***** TEXTO DE LECTURA *****

Un gato fue salvado de la muerte en Nueva Zelanda gracias a la sangre donada por un perro, un caso rarísimo de transfusión entre especies, se supo ayer.

Un gato fue salvado de la muerte en Nueva Zelanda gracias a la sangre donada por un perro, un caso rarísimo de transfusión entre especies, se supo ayer.
Rory, un gato de pelo rojizo de 7 años que había ingerido matarratas, fue transportado por su dueña, Kim Edwards, a los servicios de urgencias veterinarias de la pequeña localidad de Tauranga (isla del norte).

***** DATOS PROPORCIONADOS *****

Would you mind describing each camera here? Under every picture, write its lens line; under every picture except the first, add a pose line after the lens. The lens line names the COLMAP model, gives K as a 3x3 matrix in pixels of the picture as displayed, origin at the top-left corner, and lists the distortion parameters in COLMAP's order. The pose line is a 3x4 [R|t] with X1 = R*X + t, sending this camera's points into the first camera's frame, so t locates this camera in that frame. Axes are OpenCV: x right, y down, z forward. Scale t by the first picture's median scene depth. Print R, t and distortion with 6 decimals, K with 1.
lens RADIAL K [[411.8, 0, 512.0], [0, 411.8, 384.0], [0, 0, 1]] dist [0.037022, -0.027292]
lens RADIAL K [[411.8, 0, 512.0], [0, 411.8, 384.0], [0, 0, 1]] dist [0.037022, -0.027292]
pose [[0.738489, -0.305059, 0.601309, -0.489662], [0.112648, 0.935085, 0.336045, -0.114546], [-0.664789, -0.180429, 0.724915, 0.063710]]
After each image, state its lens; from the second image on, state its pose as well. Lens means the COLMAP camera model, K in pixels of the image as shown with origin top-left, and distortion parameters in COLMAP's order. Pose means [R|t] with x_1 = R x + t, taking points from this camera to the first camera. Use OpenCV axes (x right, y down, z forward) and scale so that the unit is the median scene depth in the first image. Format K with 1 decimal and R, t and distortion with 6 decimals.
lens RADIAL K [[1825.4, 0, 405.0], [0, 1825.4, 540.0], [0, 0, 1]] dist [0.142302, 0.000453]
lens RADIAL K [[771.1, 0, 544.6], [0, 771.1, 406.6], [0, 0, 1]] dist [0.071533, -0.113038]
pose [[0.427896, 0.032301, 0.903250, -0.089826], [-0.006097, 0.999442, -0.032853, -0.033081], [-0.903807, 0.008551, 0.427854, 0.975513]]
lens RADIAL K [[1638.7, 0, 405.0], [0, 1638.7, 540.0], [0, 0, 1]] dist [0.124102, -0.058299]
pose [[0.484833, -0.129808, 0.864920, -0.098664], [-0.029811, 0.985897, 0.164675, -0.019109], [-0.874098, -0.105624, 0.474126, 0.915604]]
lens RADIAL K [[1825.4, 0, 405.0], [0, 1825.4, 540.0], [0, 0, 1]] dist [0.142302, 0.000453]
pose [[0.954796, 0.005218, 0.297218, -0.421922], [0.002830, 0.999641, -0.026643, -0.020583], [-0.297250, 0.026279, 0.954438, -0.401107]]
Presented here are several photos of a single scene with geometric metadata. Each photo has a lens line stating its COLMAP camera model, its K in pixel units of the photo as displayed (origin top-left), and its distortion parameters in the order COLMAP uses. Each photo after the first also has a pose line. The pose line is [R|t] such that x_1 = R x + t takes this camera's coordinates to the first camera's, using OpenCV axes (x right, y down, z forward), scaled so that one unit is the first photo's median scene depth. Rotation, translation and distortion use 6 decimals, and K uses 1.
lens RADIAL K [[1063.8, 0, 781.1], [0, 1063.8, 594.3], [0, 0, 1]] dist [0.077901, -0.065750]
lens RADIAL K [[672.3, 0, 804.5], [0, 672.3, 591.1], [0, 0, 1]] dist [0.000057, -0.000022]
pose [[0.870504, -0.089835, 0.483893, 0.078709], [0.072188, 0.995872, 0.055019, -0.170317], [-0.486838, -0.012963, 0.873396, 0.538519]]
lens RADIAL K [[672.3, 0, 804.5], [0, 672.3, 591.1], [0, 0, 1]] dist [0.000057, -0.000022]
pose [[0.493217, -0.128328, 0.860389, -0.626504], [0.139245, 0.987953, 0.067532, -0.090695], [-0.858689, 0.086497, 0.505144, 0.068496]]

*****

CONSIGNA.
Prolonga la noticia del gato salvado con sangre de un perro, empezando justo después de su última oración.

RESPUESTA.
El estado del gato empeoraba rápidamente y requería una transfusión urgente. La veterinaria Kate Heller no tenía tiempo de mandar una muestra al laboratorio para comprobar el grupo sanguíneo del enfermo. Y decidió usar sangre de perro, que extrajo de Macy, un labrador de 18 meses de una vecina, que había acudido con el animal luego de que la veterinaria hiciera un llamado por redes sociales.
"La gente va a pensar que me estaba pasando y era verdad. Pero funcionó y le salvamos la vida", declaró Heller a The New Zealand Herald. Transcurridos unos días, "Rory se ha recuperado completamente.